What this task involves
Reproduce verbatim the lines between the one containing "行政事业单位养老支出: 基本" and the one containing "What is the total", inclusive.

Dataset excerpts
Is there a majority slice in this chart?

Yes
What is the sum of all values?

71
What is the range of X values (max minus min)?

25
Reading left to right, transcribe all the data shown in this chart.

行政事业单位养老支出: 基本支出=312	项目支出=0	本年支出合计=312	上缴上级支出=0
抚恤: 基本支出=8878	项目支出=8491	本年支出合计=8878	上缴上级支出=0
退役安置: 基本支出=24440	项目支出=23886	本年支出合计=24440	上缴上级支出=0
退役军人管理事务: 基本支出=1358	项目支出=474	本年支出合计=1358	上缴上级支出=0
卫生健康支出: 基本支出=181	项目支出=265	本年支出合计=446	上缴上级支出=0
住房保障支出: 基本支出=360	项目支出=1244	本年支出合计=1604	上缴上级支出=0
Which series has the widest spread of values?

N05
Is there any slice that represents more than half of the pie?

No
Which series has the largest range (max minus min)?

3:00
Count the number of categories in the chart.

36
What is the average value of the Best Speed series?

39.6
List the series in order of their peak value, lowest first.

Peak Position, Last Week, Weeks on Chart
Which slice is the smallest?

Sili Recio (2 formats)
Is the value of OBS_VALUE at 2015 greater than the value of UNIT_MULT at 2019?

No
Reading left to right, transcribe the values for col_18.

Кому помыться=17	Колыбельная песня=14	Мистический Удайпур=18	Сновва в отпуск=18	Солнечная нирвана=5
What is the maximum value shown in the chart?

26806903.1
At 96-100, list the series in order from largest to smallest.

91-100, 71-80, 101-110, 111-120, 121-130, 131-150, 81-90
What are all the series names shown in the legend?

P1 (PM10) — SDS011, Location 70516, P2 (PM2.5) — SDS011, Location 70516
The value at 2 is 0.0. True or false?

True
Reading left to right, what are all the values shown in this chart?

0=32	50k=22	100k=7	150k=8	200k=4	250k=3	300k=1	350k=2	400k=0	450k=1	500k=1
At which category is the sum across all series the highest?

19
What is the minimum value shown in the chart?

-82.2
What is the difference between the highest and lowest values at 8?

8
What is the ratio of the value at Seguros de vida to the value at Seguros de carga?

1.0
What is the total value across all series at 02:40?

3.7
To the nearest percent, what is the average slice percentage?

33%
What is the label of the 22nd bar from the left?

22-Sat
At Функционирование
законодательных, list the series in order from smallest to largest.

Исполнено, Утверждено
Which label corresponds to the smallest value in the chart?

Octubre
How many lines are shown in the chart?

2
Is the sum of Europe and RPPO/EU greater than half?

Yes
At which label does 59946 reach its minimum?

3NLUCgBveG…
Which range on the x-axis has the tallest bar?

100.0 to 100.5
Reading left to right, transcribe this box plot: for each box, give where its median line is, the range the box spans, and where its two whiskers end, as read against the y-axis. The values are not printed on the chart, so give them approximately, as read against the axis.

Output below
行政事业单位养老支出: 基本支出=312	项目支出=0	本年支出合计=312	上缴上级支出=0
抚恤: 基本支出=8878	项目支出=8491	本年支出合计=8878	上缴上级支出=0
退役安置: 基本支出=24440	项目支出=23886	本年支出合计=24440	上缴上级支出=0
退役军人管理事务: 基本支出=1358	项目支出=474	本年支出合计=1358	上缴上级支出=0
卫生健康支出: 基本支出=181	项目支出=265	本年支出合计=446	上缴上级支出=0
住房保障支出: 基本支出=360	项目支出=1244	本年支出合计=1604	上缴上级支出=0
Which series has the widest spread of values?

N05
Is there any slice that represents more than half of the pie?

No
Which series has the largest range (max minus min)?

3:00
Count the number of categories in the chart.

36
What is the average value of the Best Speed series?

39.6
List the series in order of their peak value, lowest first.

Peak Position, Last Week, Weeks on Chart
Which slice is the smallest?

Sili Recio (2 formats)
Is the value of OBS_VALUE at 2015 greater than the value of UNIT_MULT at 2019?

No
Reading left to right, transcribe the values for col_18.

Кому помыться=17	Колыбельная песня=14	Мистический Удайпур=18	Сновва в отпуск=18	Солнечная нирвана=5
What is the maximum value shown in the chart?

26806903.1
At 96-100, list the series in order from largest to smallest.

91-100, 71-80, 101-110, 111-120, 121-130, 131-150, 81-90
What are all the series names shown in the legend?

P1 (PM10) — SDS011, Location 70516, P2 (PM2.5) — SDS011, Location 70516
The value at 2 is 0.0. True or false?

True
Reading left to right, what are all the values shown in this chart?

0=32	50k=22	100k=7	150k=8	200k=4	250k=3	300k=1	350k=2	400k=0	450k=1	500k=1
At which category is the sum across all series the highest?

19
What is the minimum value shown in the chart?

-82.2
What is the difference between the highest and lowest values at 8?

8
What is the ratio of the value at Seguros de vida to the value at Seguros de carga?

1.0
What is the total value across all series at 02:40?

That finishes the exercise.